Django is great but sometimes it seems it just tries to overdo things and make them harder
Trying to async Django is like trying to do skateboard tricks with a shopping cart. Just don't
Working with both sync Django and async FastAPI daily, it’s so easy to screw up async FastAPI and bring things to a halt. If async is such the huge key feature they seem to think it is for their product, then I would agree moving away from Python early while it’s still relatively easy is the right call.
> and we had actually already written our background worker service in Node,
Ok well that’s a little bizarre… why use Django to begin with if you are not going to use the huge ecosystem that comes with it. New Django has first-class support for background workers, not that Celery is difficult to get setup. It’s sounds like the engineering team just started building things in what they knew without any real technical planning and the async hiccup is more or less an excuse to get things in order after the fact.

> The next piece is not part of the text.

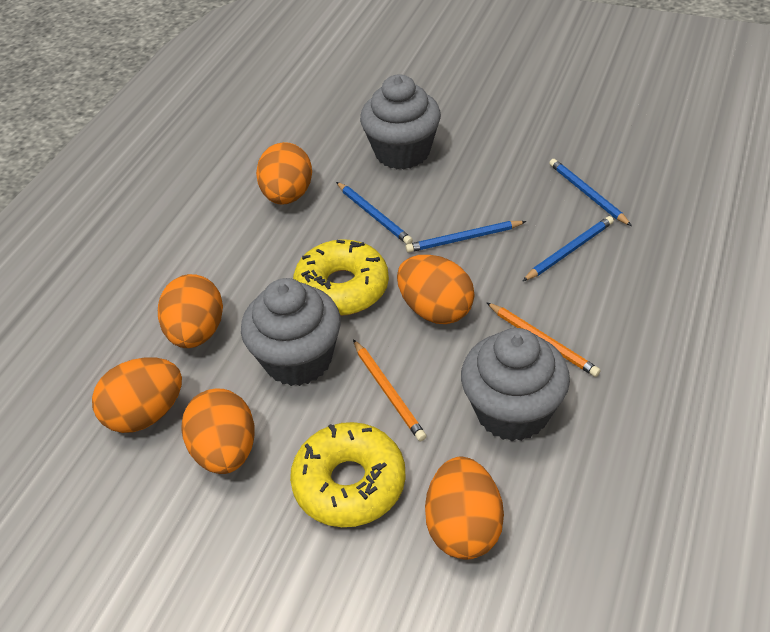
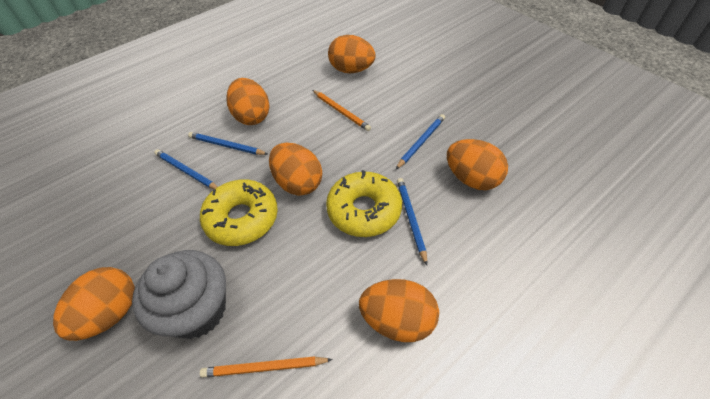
grey cupcake: [241,278,341,386] [360,74,441,169] [461,328,570,441] = 3 -> [132,250,226,339] = 1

This sounds like standard case going with what developers know instead of evaluating tool for job.
I work on a large Django codebase at work, and this is true right up until you stray from the "Django happy path". As soon as you hit something Django doesn't support, you're back to lego-ing a solution together except you now have to do it in a framework with a lot of magic and assumptions to work around.
It's the normal problem with large and all-encompassing frameworks. They abstract around a large surface area, usually in a complex way, to allow things like a uniform API to caches even though the caches themselves support different features. That's great until it doesn't do something you need, and then you end up unwinding that complicated abstraction and it's worse than if you'd just used the native client for the cache.

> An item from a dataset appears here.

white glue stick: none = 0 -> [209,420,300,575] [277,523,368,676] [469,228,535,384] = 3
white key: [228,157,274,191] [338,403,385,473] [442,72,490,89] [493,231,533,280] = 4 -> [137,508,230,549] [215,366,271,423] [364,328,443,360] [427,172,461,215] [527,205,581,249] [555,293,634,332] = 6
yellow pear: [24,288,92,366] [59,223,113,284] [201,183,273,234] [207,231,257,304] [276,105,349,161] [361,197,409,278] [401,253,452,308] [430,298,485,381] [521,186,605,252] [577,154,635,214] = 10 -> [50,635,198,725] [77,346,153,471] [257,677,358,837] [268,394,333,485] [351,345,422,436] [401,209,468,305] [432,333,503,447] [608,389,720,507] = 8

I guess if you write a lot of custom code into specific hooks that Django offers or use inheritance heavily it can start to hurt. But at the end of the day, it's just python code and you don't have to use abstractions that hurt you.
Could you be more specific? Don't get me wrong, I'm well aware that npm dependency graph mgmt is a PITA, but curious where you an into a wall w/ Node.
As far as going with what you know vs choosing the best tool for the job, that can be a bit of a balancing act. I generally believe that you should go with what the team knows if it is good enough, but you need to be willing to change your mind when it is no longer good enough.
A company using 2.7 in 2022 is an indicator that the company as a whole doesn't really prioritize IT, or at least the project the OP worked on. By 2017 or so, it should have been clear that whatever dependencies they were waiting on originally were not going to receive updates to support python3 and alternative arrangements should be made.
It got this bad because the whole thing "just worked" in the background without issues. "Don't fix what isn't broken" was the business viewpoint.
"Python doesn't have native async file I/O." - like almost everybody, as "sane" file async IO on Linux is somehow new (io_uring)
Anyway ..
They claim about an 8x improvement in speed.
All-in, there's no single silver bullet to solving a given issue. Python has a lot of ecosystem around it in terms of integrations that you may or may not need that might be harder with JS. It really just depends.
Glad your migration/switch went relatively smoothly all the same.